Who are you? Why are you here?

It's funny because my middle name is Germaine. Get it?

Monday, May 26, 2014

The Girl Who Watched

They were sitting on the coner of the street. The busy intersection thrummed with noise, but they lay there, propped against the wall, staring. Staring listlessly out at the people that passed by. If one of those people looked like they might be kind, or afraid, the boy would stir himself and ask if there was any spare change to be had. Mostly there wasn't.

She had been watching them for a couple days now. She'd take her daily walk at lunch and see them, supine and baking in the heat on the busy corner. The girl was a junkie, she never roused herself for anything but the little packets the boy bought for her with the money he begged. The boy didn't seem to use any drugs. Or alcohol. Or food. He took all the money he collected and bought the little baggies of powder and handed them over to the girl. Thankfully the people downtown were distrustful of homeless people, and gave the boy food instead of money sometimes; the girl wasn't interested in anything but the powder. The gir who watched thought maybe he'd never eat otherwise.

The girl who watched had made her decision a week ago. The boy could be saved, maybe even the girl junkie. She would save them.

People thought it was a bad habit. Finding homeless or broken people and giving them hope and a chance at a normal life.

But they were wrong, the true bad habit was her inability to hear what she had inside herself under the din of everybody else's truths and lies. Saving people was the only thing she knew for certain was all her; the only truth she had was that this was the only thing that made her feel good.

So two days later she walked over to them. Hands on hips she feigned outrage at their state. 

As expected the boy was defensive. Until she held the money out. Money almost always buys the truth. And his truth spilled out. The truth she had already known, or guessed at. Teenage lovers, disapproving parents, and a vow never to leave one another. Except the girl had, she'd left him for the drugs a year ago; and, thinking he could lead her back, he followed. And wound up hungry and sunburned on the busy,noisy street corner everyday.

The girl who watched knew now that the boy would be saved. She added more money to the bill already in her hand and the boy swallowed hard. His eyes never flicked to the girl junkie. The girl who watched added a business card to the money and said it was all his if he and his girl junkie took themselves and that card to the addressed listed on it.

The address was for a halfway house that specialized in cases exactly like theirs. Drugs, mental illness, or just hopelessness. They provided a safe place to stay, detox if necessary, food, and classes on resume writing and information on getting one's GED. It was by referral only, but the girl who watched was listened to by the man who ran it. It seemed that her referrals always made it. Were saved.

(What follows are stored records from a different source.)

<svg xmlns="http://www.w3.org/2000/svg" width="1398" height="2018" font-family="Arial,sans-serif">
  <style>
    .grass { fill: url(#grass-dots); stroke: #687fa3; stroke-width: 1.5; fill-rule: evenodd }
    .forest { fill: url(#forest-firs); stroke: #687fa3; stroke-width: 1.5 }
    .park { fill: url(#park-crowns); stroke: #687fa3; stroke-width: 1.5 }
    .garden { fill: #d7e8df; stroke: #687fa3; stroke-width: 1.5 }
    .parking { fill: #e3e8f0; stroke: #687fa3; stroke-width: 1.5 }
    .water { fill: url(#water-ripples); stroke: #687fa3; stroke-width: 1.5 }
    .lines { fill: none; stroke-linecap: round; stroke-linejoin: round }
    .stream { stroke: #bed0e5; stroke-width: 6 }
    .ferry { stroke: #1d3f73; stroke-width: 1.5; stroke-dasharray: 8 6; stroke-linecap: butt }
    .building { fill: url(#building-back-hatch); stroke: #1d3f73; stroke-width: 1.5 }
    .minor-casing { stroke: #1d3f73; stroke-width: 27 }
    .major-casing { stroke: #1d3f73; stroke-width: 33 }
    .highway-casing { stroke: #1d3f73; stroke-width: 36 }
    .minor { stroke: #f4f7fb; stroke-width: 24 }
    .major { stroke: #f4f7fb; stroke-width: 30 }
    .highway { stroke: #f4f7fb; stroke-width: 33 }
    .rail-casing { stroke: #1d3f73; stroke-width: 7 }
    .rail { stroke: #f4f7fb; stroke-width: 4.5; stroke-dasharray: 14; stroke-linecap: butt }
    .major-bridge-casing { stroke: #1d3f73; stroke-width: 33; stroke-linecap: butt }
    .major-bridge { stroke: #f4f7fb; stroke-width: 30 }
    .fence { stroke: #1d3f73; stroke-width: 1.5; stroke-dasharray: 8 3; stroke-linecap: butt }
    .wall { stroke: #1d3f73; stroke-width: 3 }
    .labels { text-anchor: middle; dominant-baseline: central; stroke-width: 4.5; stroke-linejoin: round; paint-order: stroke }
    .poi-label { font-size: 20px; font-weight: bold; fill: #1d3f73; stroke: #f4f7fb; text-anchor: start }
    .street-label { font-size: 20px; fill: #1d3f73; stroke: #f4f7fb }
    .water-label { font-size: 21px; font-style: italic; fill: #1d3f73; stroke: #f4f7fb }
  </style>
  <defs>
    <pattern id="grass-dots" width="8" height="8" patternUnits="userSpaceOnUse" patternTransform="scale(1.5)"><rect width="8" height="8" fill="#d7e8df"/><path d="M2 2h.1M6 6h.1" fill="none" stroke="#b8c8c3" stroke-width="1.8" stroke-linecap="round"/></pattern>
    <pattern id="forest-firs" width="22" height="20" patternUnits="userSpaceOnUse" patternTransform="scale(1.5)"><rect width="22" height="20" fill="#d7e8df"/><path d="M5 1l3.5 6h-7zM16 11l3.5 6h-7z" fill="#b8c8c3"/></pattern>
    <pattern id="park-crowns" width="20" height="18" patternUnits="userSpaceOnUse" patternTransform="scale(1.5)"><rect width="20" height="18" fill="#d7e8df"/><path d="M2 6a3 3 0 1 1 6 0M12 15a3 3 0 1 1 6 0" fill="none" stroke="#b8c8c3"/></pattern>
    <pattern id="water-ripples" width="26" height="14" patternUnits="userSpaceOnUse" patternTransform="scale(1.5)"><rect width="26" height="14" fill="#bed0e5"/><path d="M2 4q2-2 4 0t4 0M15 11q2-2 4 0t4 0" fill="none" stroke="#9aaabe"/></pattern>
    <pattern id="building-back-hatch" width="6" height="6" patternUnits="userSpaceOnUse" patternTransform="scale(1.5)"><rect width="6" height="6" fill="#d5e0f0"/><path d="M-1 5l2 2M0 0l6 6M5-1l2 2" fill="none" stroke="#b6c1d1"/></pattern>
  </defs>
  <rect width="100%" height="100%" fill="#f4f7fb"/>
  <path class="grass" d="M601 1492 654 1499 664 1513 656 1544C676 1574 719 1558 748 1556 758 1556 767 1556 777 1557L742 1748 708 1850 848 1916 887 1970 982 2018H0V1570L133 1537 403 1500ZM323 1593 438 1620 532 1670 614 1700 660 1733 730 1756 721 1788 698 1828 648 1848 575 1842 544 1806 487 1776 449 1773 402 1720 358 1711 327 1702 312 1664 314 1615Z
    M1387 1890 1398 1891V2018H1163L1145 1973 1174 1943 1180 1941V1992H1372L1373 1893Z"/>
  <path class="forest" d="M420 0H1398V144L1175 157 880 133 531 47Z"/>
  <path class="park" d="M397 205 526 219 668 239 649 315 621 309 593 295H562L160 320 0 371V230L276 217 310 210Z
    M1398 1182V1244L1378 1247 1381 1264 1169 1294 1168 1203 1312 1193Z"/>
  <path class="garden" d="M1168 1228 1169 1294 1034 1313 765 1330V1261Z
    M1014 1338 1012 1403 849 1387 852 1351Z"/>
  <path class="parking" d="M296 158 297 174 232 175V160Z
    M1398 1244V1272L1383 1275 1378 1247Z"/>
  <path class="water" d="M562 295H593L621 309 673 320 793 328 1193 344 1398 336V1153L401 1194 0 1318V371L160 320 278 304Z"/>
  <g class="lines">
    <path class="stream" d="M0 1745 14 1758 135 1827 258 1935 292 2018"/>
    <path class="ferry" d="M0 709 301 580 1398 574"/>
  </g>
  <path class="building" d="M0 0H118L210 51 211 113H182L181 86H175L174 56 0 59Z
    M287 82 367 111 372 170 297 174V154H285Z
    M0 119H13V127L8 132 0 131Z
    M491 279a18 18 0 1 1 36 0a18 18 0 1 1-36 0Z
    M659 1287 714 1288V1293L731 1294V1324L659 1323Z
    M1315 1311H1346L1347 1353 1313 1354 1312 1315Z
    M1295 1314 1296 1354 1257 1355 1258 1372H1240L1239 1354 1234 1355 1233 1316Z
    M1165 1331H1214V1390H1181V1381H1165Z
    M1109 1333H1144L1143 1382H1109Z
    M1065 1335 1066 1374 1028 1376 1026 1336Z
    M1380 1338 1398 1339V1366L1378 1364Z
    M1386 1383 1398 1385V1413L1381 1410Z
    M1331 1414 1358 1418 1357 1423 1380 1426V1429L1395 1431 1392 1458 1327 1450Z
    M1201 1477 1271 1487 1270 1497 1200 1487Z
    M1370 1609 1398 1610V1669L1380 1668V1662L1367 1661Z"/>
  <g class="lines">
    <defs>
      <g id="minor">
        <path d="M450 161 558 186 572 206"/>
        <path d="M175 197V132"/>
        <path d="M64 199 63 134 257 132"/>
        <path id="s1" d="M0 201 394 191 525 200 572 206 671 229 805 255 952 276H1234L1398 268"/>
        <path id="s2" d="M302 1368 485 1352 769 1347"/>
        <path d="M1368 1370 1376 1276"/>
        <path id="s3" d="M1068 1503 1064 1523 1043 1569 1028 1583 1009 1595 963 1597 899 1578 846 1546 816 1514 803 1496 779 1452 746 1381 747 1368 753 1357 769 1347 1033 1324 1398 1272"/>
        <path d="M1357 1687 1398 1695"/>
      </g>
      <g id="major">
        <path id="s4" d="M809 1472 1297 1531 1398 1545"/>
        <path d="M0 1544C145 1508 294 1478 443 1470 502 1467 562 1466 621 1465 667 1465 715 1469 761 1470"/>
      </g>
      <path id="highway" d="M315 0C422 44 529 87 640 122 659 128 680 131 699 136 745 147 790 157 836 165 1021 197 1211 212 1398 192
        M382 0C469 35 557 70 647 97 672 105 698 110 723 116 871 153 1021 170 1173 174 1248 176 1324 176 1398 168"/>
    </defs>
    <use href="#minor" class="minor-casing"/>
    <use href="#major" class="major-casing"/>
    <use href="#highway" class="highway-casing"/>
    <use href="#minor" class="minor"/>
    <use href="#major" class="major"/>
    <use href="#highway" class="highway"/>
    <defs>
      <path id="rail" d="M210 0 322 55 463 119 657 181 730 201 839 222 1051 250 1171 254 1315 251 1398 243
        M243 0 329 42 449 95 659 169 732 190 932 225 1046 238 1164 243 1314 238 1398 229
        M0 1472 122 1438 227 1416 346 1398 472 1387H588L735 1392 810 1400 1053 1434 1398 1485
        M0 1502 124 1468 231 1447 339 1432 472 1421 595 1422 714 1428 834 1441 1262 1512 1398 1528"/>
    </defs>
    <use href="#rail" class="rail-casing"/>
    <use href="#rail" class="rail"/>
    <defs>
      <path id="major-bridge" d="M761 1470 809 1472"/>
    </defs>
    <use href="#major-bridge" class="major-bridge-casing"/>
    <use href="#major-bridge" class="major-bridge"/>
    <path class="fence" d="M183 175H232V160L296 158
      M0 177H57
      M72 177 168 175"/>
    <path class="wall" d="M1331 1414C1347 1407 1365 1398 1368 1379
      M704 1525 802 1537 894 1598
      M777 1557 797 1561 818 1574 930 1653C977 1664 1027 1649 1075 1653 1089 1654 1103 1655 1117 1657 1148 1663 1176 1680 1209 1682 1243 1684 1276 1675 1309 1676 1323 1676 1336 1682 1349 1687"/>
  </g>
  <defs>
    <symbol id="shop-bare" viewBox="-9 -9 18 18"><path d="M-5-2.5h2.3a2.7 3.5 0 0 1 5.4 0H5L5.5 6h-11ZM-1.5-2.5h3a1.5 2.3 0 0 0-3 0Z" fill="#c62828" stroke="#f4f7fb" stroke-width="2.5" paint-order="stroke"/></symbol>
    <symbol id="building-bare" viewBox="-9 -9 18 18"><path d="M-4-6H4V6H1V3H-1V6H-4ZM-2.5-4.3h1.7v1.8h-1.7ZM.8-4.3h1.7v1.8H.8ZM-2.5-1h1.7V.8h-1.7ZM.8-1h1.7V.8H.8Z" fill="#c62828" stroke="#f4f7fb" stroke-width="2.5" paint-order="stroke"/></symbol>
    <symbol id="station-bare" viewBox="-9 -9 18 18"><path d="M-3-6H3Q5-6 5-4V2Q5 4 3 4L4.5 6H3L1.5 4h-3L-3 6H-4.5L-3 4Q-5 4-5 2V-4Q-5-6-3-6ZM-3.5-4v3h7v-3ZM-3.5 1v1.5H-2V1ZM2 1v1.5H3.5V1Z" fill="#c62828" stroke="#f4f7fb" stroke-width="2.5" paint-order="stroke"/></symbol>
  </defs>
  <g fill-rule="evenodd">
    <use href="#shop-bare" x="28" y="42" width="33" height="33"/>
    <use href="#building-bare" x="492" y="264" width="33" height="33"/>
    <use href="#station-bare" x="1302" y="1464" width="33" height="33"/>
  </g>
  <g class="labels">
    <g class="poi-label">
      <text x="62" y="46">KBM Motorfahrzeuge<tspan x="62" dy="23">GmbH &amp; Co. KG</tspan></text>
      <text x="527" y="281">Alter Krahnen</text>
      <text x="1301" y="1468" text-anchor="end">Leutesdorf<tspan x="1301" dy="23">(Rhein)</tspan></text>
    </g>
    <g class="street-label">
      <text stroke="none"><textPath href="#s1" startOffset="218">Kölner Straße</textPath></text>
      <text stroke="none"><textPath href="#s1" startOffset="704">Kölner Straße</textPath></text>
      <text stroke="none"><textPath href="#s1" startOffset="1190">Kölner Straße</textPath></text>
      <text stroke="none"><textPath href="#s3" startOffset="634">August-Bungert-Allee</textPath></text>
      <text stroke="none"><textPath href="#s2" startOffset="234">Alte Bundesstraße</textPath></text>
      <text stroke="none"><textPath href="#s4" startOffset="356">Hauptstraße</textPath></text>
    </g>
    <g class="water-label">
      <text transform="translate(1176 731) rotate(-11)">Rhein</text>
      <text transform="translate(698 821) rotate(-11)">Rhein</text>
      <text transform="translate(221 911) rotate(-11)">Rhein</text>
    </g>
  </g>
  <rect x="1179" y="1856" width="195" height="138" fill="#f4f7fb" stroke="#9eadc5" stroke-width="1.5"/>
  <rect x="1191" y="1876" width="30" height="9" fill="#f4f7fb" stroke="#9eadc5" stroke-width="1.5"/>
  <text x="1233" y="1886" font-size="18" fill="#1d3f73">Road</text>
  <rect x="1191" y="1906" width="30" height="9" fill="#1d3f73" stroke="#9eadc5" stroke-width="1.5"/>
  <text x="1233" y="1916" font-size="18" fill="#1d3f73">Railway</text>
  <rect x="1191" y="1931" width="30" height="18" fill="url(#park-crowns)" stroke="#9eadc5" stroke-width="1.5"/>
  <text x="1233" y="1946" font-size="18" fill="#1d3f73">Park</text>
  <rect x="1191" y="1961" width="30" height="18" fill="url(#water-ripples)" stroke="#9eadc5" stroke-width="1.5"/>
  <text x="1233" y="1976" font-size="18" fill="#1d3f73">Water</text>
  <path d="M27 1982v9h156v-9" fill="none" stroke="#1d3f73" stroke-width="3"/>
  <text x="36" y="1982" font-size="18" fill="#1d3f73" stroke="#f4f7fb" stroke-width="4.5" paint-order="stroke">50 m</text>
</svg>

The boy agreed and took the money and the card. He seemed confused. He asked why. Why them. The girl who watched told him that the truth was that he could be happy, that happiness wasn't just a wish in his heart. She told him that it wouldn't be the teen angst story that was the start of his journey with the girl junkie, and it wouldn't be the grinding pain of their life now, it would just be a life. A regular life full of sandwiches, and television, and buying groceries, but also at least one genuine smile everyday that he wasn't forcing to thank somebody for their spare change.

The idea that a life like that could exist seemed to be beyond him, but the wad of cash in his hand made him trust that what she said was true. He thanked her.

As she walked away the girl who watched thought to herself that he wasn't really any different from any other person she'd ever met. The noise she walked through every day had a single theme, no matter how it was approached by the person feeling the thought. We all just want to be loved, she mused to herself. We all just walk through life waiting for someone to tell us that we're remarkable. That we're loved.

The girl who watched felt grateful that she could see that, and wanted to find a way to tell all the people who needed to hear it, you're remarkable and you are loved.